Darra adapted this recipe from one of Sofia Tolstoy’s (you can find a version of Sofia’s book here) which Darra describes as a ‘frugal apple charlotte’. Don’t be fooled by that description though. It is still incredibly moorish as indeed are all of the recipes in Darra’s Beyond the North Wind.
You need a good quality rye bread for this recipe or try making your own such as this recipe by Paul Hollywood, adding a couple of teaspoons of coarsely crushed coriander seeds to replicate the flavour of the Borodinsky bread recommended by Darra.
Ingredients
225g/8oz stale rye bread (e.g. coriander scented Borodinsky bread is ideal)
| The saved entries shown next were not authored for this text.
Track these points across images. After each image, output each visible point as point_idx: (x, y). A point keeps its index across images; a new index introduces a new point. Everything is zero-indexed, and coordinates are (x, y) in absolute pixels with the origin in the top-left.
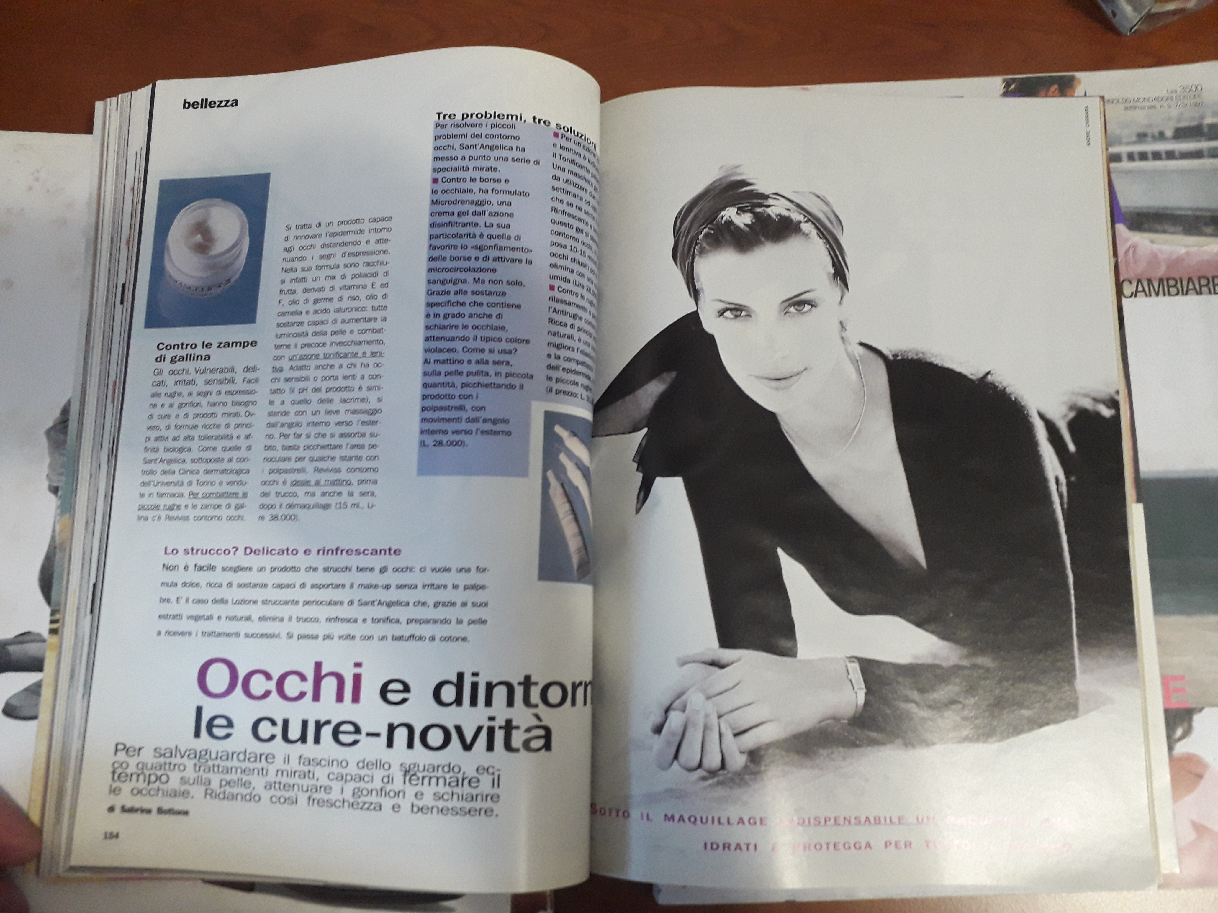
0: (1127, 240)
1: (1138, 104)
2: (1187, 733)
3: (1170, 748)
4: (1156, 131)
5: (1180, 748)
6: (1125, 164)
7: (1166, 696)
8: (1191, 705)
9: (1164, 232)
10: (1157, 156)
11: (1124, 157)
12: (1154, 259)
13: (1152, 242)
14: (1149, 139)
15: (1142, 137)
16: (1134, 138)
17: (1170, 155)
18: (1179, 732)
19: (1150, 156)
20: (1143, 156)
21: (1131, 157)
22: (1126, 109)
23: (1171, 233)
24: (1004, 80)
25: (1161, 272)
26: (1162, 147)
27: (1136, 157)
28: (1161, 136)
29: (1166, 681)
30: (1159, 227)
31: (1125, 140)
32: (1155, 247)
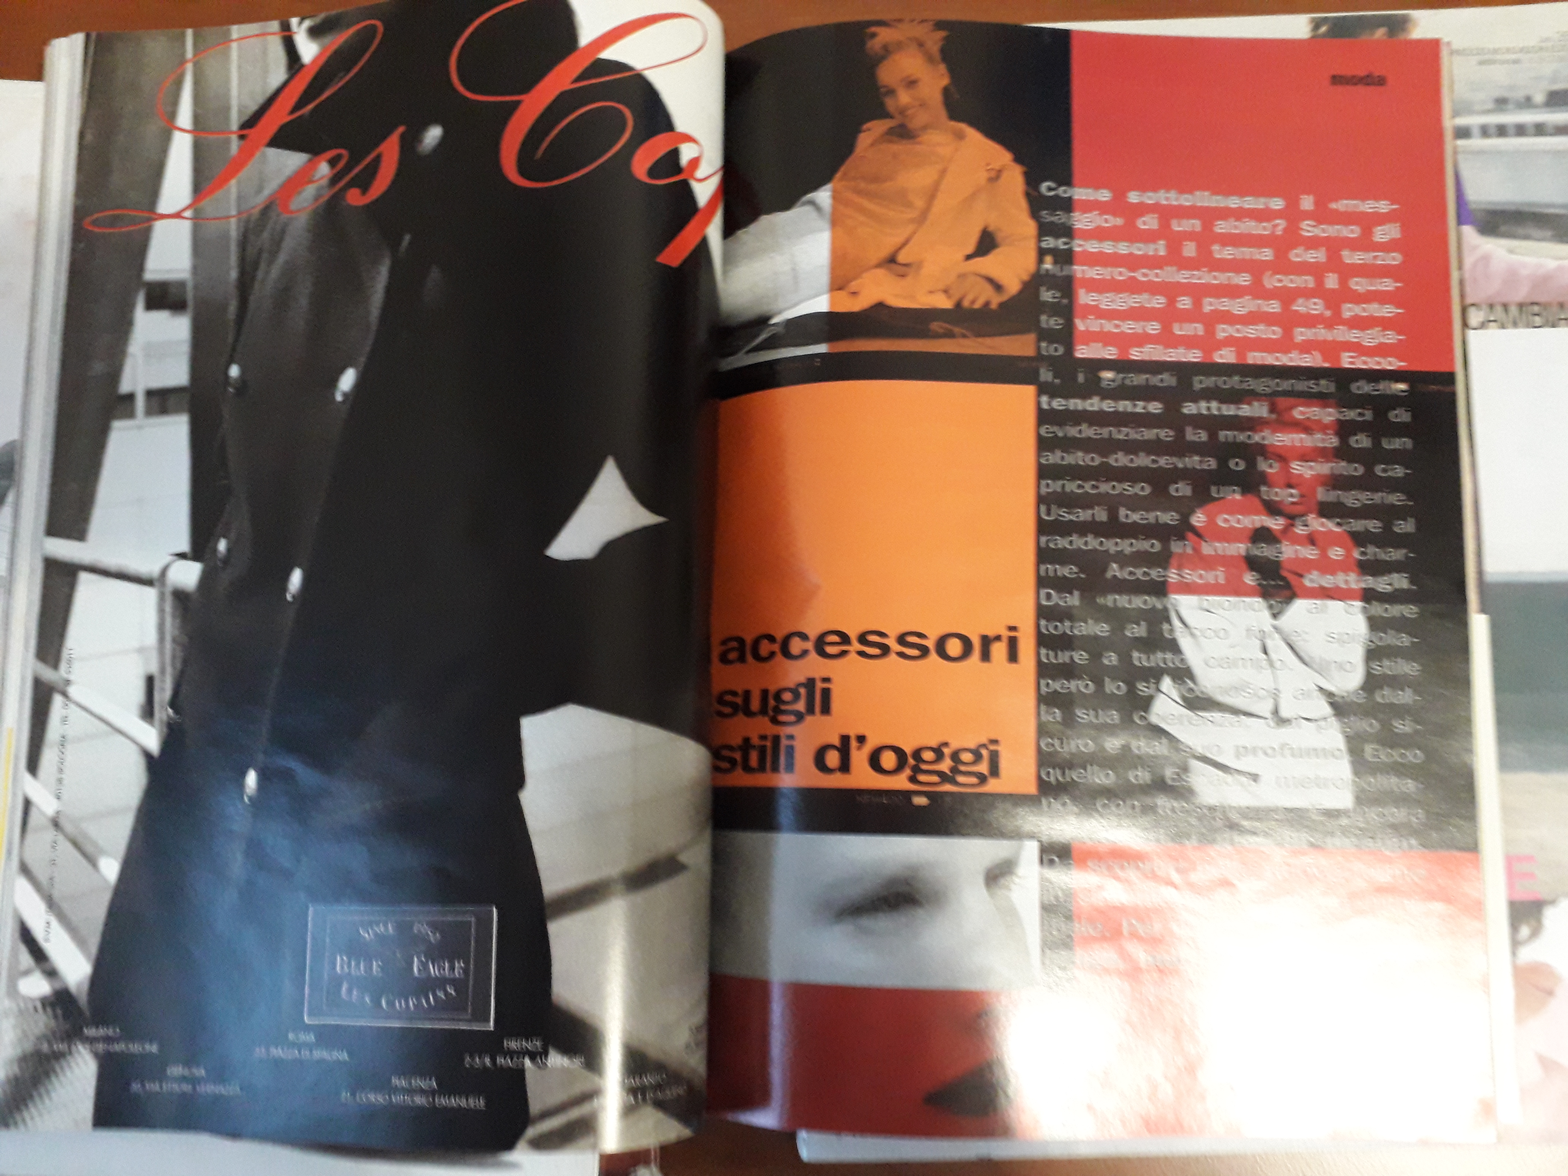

560g/1¼lb Granny Smith apples (about 5)
1 tsp melted butter
Fine dry breadcrumbs (e.g. panko) for the pan
50g/¼ cup (caster) sugar
¼-½ tsp ground cinnamon
100g/½ cup (1 stick) melted butter
Method
Preheat the oven to 180℃/350℉. Remove the bread crusts and cut the bread into 2.5cm/1in chunks. Transfer to the bowl of a food processor and grind to coarse crumbs. You should have about 2 cups (120-150g).
Peel and halve the apples. Remove the cores and cut the apples horizontally into ¼in (about 5-7mm) slices.
Generously grease a 1½ quart charlotte mould (I used a 20cm/8in diameter, deep solid (not springform) cake tin) with the 1 teaspoon butter and dust with fine breadcrumbs. Place one-quarter of the apples in the mould and sprinkle with 1 tablespoon of the sugar and a little cinnamon. Top with ½ cup (about a quarter) of the black breadcrumbs and pour 2 tablespoons of the melted butter over them. Repeat with the remaining apples, sugar, cinnamon, black breadcrumbs and butter, making four layers in all.
Bake, covered, for 1 hour and 30 minutes, until the apples are soft and the pudding holds its shape. Let it cool for 30 minutes, then place a decorative plate over the top of the mould and invert the pudding onto it. Serve warm (we ate it with cream but vanilla ice cream or custard would also work a treat).